AIM OF THE EXERCISE - Please continue the forum thread on modular enduro helmets from the point where it stops.

# We need a modular enduro helmet



## honkinunit (Aug 6, 2004)

Just did the Angel Fire enduro. High speed, rocky descents - many people wearing standard helmets, not full face. I saw two facial injuries, I'm sure there were more. 

We need helmet manufacturers to step up and design a helmet with a face guard that swings up for climbing, and can lock back down for the descents. Google up what a modular motorcycle helmet is. 

Sure, it will take some innovative engineering to make one light and strong enough, but if someone can do it, it will sell, especially since people don't seem to have a problem spending $200+ for a helmet these days.


----------



## bridgeslayer (Jun 4, 2013)

I second this. you can strap your full face to your backpack for climbing, but that's a pain, and a modular FF helmet would be way cooler. especially if they had the integrated sun visor like this:


----------



## shiggy (Dec 19, 1998)

bridgeslayer said:


> I second this. you can strap your full face to your backpack for climbing, but that's a pain, and a modular FF helmet would be way cooler. especially if they had the integrated sun visor like this:
> 
> View attachment 810530


With the full cheek coverage and small face opening I doubt that type of design would be much, if any, cooler than a fixed full face. Might reduce fogging of your goggles/glasses, but not that integrated lens.


----------



## shellshocked (Jul 9, 2011)

Back in the day before full face moto helmets came out we wore what was called a Jofa Mouthguard. Not as good as full face but a heck of a lot better than nothing. It was mainly for roost but did a good job if you face planted.


----------



## ColinL (Feb 9, 2012)

^^nice shot of an old Bell Moto 1 there.

I don't see the pivot ever working out. If it's strong enough to help, it will be too bulky to maneuver. And why would you want to pivot it out anyway? Breathing? I have motorcycling friends with helmets like that and they are only useful to pivot up when stopped in traffic or taking a short break.

The viewport / opening is massive on modern freeride/DH helmets, you can see just fine with them.

However, they are hot. What would be nice is a lighter, more ventilated full-face helmet that is intended for enduro and not world cup downhill.


----------



## kooki (Jun 14, 2011)

SUPPLIED MATERIAL -
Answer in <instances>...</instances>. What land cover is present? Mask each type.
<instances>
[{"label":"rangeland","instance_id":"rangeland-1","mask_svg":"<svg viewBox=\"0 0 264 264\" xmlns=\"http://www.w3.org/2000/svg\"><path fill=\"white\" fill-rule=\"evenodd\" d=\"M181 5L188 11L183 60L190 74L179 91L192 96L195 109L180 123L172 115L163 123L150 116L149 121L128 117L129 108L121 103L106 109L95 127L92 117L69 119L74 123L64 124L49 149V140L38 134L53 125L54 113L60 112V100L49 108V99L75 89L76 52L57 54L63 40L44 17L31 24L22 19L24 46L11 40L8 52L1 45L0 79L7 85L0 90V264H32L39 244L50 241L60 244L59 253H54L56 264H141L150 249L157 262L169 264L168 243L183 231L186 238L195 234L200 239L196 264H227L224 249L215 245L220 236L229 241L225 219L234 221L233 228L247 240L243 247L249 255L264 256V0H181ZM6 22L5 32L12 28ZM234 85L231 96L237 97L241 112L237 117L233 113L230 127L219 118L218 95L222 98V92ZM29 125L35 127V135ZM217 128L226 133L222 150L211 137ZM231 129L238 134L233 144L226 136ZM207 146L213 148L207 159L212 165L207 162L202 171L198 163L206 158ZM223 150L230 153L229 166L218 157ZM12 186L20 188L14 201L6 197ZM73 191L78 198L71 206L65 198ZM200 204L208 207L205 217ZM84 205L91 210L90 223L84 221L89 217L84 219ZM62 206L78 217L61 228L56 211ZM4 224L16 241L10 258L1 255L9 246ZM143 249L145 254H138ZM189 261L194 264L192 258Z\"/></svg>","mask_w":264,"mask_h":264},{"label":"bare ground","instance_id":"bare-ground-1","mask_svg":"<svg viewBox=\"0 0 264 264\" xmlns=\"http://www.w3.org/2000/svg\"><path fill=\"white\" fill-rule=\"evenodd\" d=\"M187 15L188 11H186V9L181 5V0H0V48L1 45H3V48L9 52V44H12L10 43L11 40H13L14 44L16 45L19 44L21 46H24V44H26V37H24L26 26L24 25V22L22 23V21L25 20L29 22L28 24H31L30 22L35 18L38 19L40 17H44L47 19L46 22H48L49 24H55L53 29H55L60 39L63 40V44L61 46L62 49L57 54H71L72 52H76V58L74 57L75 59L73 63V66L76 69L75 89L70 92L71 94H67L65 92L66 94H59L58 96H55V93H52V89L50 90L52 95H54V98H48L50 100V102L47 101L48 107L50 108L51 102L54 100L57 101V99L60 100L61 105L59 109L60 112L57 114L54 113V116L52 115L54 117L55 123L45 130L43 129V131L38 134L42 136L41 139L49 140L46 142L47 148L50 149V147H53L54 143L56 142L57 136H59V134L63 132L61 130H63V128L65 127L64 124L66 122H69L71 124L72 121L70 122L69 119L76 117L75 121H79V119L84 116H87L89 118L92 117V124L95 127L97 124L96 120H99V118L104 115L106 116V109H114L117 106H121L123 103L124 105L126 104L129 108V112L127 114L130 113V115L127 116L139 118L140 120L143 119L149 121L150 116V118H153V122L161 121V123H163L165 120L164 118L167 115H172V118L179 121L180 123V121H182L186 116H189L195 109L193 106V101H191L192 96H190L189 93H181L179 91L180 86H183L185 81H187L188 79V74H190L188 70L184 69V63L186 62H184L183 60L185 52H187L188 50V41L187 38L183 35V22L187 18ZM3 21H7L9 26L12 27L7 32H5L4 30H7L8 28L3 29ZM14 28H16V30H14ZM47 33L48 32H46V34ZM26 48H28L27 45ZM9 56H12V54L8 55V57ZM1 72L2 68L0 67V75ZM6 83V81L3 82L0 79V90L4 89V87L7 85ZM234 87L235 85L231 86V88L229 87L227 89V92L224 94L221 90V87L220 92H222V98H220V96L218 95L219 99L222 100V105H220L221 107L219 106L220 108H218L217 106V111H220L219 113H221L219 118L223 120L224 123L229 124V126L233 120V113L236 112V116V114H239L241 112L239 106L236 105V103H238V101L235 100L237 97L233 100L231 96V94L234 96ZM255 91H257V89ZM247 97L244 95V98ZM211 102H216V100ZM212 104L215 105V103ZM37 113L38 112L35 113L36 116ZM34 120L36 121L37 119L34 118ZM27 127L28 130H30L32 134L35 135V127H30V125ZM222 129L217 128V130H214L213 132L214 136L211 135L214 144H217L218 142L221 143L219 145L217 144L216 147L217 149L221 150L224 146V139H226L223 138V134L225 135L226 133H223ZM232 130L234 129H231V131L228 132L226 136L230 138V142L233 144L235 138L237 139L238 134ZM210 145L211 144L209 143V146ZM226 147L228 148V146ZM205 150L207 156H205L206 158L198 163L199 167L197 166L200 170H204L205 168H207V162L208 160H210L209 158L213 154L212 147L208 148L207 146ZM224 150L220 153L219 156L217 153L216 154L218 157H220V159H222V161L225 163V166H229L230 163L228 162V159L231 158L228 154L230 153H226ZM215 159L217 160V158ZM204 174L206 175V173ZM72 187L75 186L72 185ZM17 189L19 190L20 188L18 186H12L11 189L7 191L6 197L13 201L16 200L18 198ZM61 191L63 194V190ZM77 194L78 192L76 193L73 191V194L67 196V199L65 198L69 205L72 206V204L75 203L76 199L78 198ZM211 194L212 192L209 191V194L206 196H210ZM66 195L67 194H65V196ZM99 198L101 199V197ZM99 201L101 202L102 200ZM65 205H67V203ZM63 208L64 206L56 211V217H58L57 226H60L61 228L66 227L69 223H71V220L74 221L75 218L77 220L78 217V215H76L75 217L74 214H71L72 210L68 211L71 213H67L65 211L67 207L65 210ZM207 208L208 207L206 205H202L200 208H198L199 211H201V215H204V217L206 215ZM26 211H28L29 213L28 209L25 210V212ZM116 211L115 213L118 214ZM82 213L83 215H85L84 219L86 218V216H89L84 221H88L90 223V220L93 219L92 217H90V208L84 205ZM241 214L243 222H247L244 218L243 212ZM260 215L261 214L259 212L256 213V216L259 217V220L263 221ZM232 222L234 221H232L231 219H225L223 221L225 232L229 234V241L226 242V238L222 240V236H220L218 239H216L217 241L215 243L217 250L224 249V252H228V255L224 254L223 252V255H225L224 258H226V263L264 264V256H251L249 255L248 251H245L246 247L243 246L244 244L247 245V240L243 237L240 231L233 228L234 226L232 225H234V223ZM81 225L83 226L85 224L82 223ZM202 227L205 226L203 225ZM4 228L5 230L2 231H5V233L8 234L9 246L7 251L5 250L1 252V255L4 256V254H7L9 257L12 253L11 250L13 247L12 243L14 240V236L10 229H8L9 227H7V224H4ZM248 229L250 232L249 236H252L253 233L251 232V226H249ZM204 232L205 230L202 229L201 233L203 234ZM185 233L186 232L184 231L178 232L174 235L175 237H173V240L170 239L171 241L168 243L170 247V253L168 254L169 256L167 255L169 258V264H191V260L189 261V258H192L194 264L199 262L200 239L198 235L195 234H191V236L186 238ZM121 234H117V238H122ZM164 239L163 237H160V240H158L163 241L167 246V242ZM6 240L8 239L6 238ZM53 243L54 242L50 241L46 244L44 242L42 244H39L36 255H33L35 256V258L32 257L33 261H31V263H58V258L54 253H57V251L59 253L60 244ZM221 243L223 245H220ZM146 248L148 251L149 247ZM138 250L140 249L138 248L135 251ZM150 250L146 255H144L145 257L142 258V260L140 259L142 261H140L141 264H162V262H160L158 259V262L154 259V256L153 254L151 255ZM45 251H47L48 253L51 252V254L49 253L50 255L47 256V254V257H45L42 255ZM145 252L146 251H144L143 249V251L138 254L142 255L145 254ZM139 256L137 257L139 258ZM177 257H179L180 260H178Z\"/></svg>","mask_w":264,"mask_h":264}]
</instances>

REPLY TO THE EXERCISE -
How about Urge Archi Enduro? It's a bit lighter than DH full face. Okay, there might be some fitting problems (e.g. picture on urge site - good heavens...) but I think it might be the best compromise at the moment.

I have the EndurOmatic and I like it a lot, especially during cold autumn and winter rides.


----------



## arne_and (Dec 5, 2006)

kooki said:


> How about Urge Archi Enduro? It's a bit lighter than DH full face.


This story about the Archi Enduro is thought provoking:
http://forums.mtbr.com/utah/crash-report-urge-archi-enduro-helmet-795542.html

Casco Viper MX has a removable chin guard. Not as quick as swinging a mouth guard up, but not too bad either. And it is very well ventilated.


----------



## kjlued (Jun 23, 2011)

Added weight would probably make them a less popular choice. 

What about the ones with removable chin guards?


----------



## kooki (Jun 14, 2011)

arne_and said:


> This story about the Archi Enduro is thought provoking:
> http://forums.mtbr.com/utah/crash-report-urge-archi-enduro-helmet-795542.html


Holy crap. I think I stay with Endur-O-Matic and it would be probably good idea to get a decent DH full face for fast riding...


----------



## SprungShoulders (Jan 12, 2004)

arne_and said:


> This story about the Archi Enduro is thought provoking:
> http://forums.mtbr.com/utah/crash-report-urge-archi-enduro-helmet-795542.html


Indeed. Being the "model"/crash test dummy for that particular thread, I can definitely say the event provoked many, many thoughts...

Bottom line (IMHO): if you are concerned about your face (and brain), wear a real full face helmet; preferably one with ASTM F1952 certification. Period.

Cheers!


----------



## StevePodraza (Jun 29, 2006)

I really like the Airoh Fighter! really killer but I dont know how hot it would be


----------



## ColinL (Feb 9, 2012)

Bought my wife a Cratoni Shakedown from Chain Reaction Cycles. It took a good while to get here after it shipped.. wonder if it was being inspected in customs.

Anyway, it has a light, plastic detachable chin guard and the whole helmet is far lighter than any proper DH helmet. I bought it for her because she doesn't want to mash her face even riding normal XC trails, and she has no intention at this point of doing any gravity riding. So, it should fulfill exactly that purpose for her.

And it would be totally inadequate for downhill.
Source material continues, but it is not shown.